*** Opening of RECORD SET ***

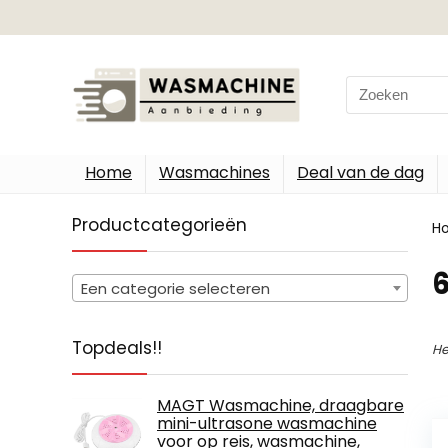
Search
for:
Home
Wasmachines
Deal van de dag
Productcategorieën
H
‎
Een categorie selecteren
Topdeals!!
He
MAGT Wasmachine, draagbare
mini-ultrasone wasmachine
voor op reis, wasmachine,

*** Close of RECORD SET ***

Retype all records exactly as shown above, images excluded.

### ANSWER TO THE PROBLEM
Search
for:
Home
Wasmachines
Deal van de dag
Productcategorieën
H
‎
Een categorie selecteren
Topdeals!!
He
MAGT Wasmachine, draagbare
mini-ultrasone wasmachine
voor op reis, wasmachine,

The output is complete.